The dd(1) package supplied with the oss.oracle.com coreutils has a lot more in mind than O_DIRECT over NFS. In fact, it was developed to help OCFS1 deal with early cache-coherency problems. It turned out that mixing direct and non-direct I/O on OCFS was a really bad thing. No matter, that was then and this is now. Let’s take a look at what this dd(1) tool is doing:
$ strace -c ./dd --o_direct=1048576,1048576 if=/oradata2/file1 of=/oradata2/file2 conv=notrunc 4096+0 records in 4096+0 records out Process 32720 detached % time seconds usecs/call calls errors syscall ------ ----------- ----------- --------- --------- ---------------- 56.76 4.321097 1054 4100 1 read 22.31 1.698448 415 4096 fstatfs 10.79 0.821484 100 8197 munmap 9.52 0.725123 177 4102 write 0.44 0.033658 4 8204 mmap 0.16 0.011939 3 4096 fcntl 0.02 0.001265 70 18 12 open 0.00 0.000178 22 8 close 0.00 0.000113 23 5 fstat 0.00 0.000091 91 1 execve 0.00 0.000015 2 8 rt_sigaction 0.00 0.000007 2 3 brk 0.00 0.000006 3 2 mprotect 0.00 0.000004 4 1 1 access 0.00 0.000002 2 1 uname 0.00 0.000002 2 1 arch_prctl ------ ----------- ----------- --------- --------- ---------------- 100.00 7.613432 32843 14 total
Eek! I’ve paid for a 1:1 fstatfs(2) and fcntl(2) per read(2) and a mmap(2)/munmap(2) call for every read(2)/write(2) pair! Well, that wouldn’t be a big deal on OCFS since fstatfs(2) is extremely cheap and the structure contents only changes when filesystem attributes change. The mmap(2)/munmap(2) costs a bit, sure, but on a local filesystem it would be very cheap. What I’m saying is that this additional call overhead wouldn’t laden down OCFS throughput with the –o_direct flag-but I’m not blogging about OCFS. With NFS, this additional call overhead is way to expensive. All is not lost.
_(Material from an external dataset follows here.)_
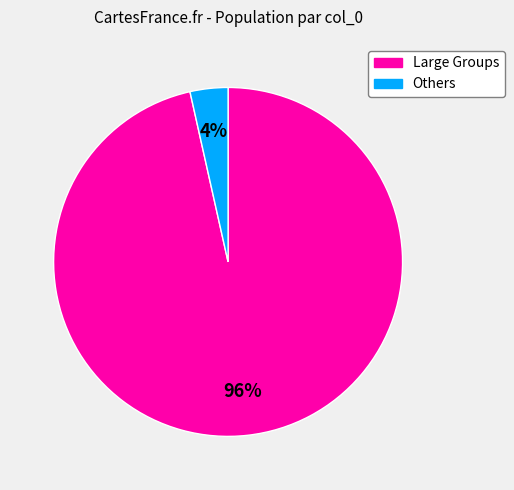

Is there a majority slice in this chart?

Yes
I have my own coreutils dd(1) that I implements O_DIRECT open(2). You can do this too, it is just GNU after all. With this custom GNU coreutils dd(1) I have, the call profile is nothing more than read(2) and write(2) back to back. Oh, I forgot to mention, the oss.oracle.com dd(1) doesn’t work with /dev/null or /dev/zero since it tries to throw an O_DIRECT open(2) at those devices which makes the tool croak. My dd(1) checks if in or out is /dev/null or /dev/zero and omits the O_DIRECT for that side of the operation. Anyway, here is what this tool got:
$ time dd_direct if=/oradata2/file1 of=/oradata2/file2 bs=1024k conv=notrunc 4096+0 records in 4096+0 records out real 1m20.162s user 0m0.008s sys 0m1.458s
Right, that’s more like it-80 seconds or 102 MB/s. Shaving those additional calls off brought throughput up 15%.
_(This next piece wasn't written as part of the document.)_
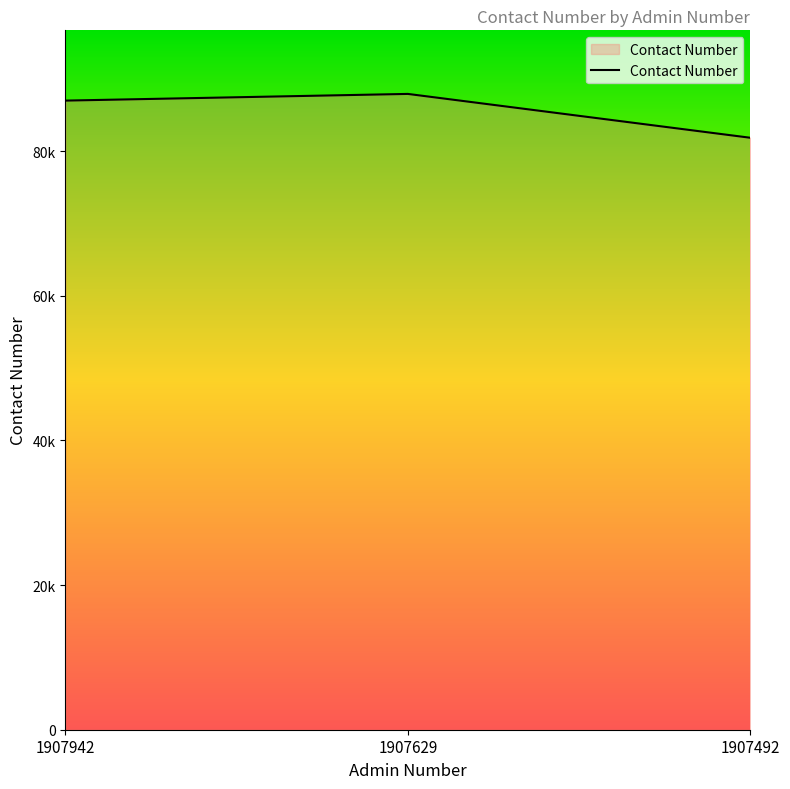

Which label corresponds to the smallest value in the chart?

1907492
What About Bonding/Teaming NICS
Bonding NICs is a totally different story as I point out somewhat in this paper about Oracle Database 11g Direct NFS. You can get very mixed results if the network interface over which you send NFS traffic is bonded. I’ve seen 100% scalability of NICs in a bonded pair and I’ve seen as low as 70%. If you are testing a bonded pair, set your expectations accordingly.